What Jan suggested as the solution to this problem was that villagers be joined together in a cooperative to use the latest commercial equipment to add value to their meagre farming output. By doing this, they could move further up the value chain and capture some of the profits of the food industry that the farmer does not usually receive. This was the logic behind the Agri-Park project at the University of Fort Hare that Jan initiated. Villagers would use their own small plots of land to grow vegetables. A processing plant would be set up to dry vegetables and make soups in packets. The government was expected to come to the party by contracting Agri-Park to supply these local products for school lunch programs. In chapter four I will call this kind of project a “managed business project” because it depends on the professional and managerial expertise being provided by a cadre of experts appointed by the project. In this case, these experts were to be members of staff at the university. The university would oversee the project and make sure the profits really did flow through to village farmers.

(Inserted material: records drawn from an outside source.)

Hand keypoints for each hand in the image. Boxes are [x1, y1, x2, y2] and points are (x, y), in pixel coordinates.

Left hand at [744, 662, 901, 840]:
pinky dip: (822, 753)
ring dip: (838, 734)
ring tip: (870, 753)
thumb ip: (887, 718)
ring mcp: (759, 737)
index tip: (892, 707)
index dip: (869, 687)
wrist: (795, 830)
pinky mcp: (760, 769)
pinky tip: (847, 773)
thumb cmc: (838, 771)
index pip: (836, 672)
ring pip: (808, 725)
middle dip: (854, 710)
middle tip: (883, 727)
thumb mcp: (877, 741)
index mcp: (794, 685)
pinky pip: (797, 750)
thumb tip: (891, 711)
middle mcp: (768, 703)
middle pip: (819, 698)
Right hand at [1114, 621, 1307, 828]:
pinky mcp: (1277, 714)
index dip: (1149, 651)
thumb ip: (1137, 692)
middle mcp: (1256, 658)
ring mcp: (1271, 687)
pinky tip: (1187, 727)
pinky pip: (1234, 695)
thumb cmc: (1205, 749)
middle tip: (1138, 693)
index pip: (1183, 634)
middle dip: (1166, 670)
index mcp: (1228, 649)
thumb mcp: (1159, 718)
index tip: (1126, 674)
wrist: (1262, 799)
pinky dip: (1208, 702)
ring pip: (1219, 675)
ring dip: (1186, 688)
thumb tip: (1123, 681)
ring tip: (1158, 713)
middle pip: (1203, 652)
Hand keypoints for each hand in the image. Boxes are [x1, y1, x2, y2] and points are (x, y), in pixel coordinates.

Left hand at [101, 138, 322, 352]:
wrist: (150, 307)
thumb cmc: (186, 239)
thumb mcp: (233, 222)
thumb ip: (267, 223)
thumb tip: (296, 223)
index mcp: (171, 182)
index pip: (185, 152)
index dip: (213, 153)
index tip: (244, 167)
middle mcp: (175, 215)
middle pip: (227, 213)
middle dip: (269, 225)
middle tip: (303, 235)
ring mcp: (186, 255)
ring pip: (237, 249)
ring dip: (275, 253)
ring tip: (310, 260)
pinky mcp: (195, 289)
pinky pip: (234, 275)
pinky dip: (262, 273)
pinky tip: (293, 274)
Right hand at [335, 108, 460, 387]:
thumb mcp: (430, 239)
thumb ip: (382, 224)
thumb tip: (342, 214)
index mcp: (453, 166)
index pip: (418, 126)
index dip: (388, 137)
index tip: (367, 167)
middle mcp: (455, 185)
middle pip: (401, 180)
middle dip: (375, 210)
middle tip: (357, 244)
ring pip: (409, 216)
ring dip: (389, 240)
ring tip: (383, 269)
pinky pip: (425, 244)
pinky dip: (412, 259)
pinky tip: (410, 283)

There were some initial successes. The project commandeered some land at the university to pioneer the vegetable growing and established a small processing plant that dried and packaged these vegetables. In the longer term, the Agri-Park project succumbed to some fairly typical problems. One was that the department of education did not adopt the project and favour Agri-Park products. Instead, schools were required to take quotes and give contracts to those who looked good on paper. Agri-Park was not given priority. A second problem was that the Agri-Park project depended upon the university staff in agriculture and other departments running the project and “managing” the business. Jan himself retired and no other staff were available who were passionate about making the project a success. Finally, it was difficult to expand the project at the village level. The kinds of vegetables that the project had to grow to be a commercial success are all vegetables that require irrigation in the conditions obtaining in Eastern Cape. To finance this kind of irrigation for the arm of the project operating in the village gardens and cropping fields it was necessary to have even further government funding and support. This was not forthcoming.